Weight loss is a common thing, with many methods available. When losing weight, one can choose a suitable method. However, before losing weight, it is necessary to understand the weight loss methods well. Therefore, many people cannot go outdoors for weight loss due to their occupation, so indoor weight loss can also be performed.
For some office workers, it is very busy every day, but still, many people are relatively overweight. Therefore, for weight loss, office weight loss exercises can also be performed. What are the office weight loss exercises? There are also many good choices.
Office weight loss exercises:
First:
Sit on the chair, lift the left arm horizontally and stretch it forward, with the palm facing up, support the left palm with the right hand, and gently press downwards, forming a 90-degree angle between the palm and the arm.
With legs together, sit well with bent knees, the thigh and calf form a 90-degree angle, try not to lean against the back of the chair, and the buttocks should also be separated from the chair back. Hold the sides of the chair with both hands in reverse, straighten the arms, and press down with force, but try to stretch the waist and back muscles upwards as much as possible.
Second:
With legs together, sit as far back as possible, the lower buttocks just reaching the bottom of the chair back, lift the arms forward, cross the hands with palms facing each other and fingers intertwined, stretch the arms forward, lower the head, and relax the back muscles.

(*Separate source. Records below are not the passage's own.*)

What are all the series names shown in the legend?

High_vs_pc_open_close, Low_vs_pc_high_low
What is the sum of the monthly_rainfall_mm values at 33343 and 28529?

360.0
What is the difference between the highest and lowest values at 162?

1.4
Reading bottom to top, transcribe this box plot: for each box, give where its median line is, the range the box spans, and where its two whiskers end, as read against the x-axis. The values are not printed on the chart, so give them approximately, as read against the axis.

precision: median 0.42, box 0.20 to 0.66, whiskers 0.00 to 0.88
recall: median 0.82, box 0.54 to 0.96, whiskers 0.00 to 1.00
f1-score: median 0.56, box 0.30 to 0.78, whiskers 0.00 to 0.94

Then, in the state of fingers crossed, reverse the palm in front, further stretch the arms forward, lower the head again, and continue to stretch the back muscles forward.
Third:
Bend the knees with both legs, sit shallowly at one-third of the chair, keep the upper body straight, slightly swing the arms backward, cross the hands behind with fists, tilt and press down the scapula, allowing the chest to open moderately, and lean forward as much as possible without leaning back.

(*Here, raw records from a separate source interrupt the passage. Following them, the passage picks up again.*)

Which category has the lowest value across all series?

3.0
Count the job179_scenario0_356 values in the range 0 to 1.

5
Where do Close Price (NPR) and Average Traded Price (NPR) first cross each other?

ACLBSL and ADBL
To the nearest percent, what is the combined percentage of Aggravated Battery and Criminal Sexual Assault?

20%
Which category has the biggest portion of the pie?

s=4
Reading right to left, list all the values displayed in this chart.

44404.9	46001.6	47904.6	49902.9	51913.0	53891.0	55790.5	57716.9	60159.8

Raise the tightly clasped hands upwards, keep the arms straight, allowing the hands to form a certain angle with the upper body, and continue to lean forward with the upper body.
Fourth:
Sitting on half of the chair, bend the right knee, stretch the left leg forward, and use the heel to touch the ground, with the left hand placed on the thigh.
Then the upper body slightly leans forward while stretching the muscles, at the same time, the arms stretch diagonally downwards, continuing to stretch with the left leg.
Fifth:
Sit at two-thirds of the chair, holding the sides of the chair with both hands, keep the waist and back straight, do not lean against the back of the chair, bend the knees of both legs, kick up the right foot forward, swing the lower leg, but keep the posture of the knee and thigh.
Continue to lift the right foot upwards until the right leg is straightened horizontally, then press the sole towards oneself to form a 90-degree angle, further stretching the right leg.
Through the above introduction, what are the office weight loss exercises? All of these are good choices. These weight loss exercises are very helpful in eliminating human body fat, and they can also be safely performed when choosing, without any harm to one's health.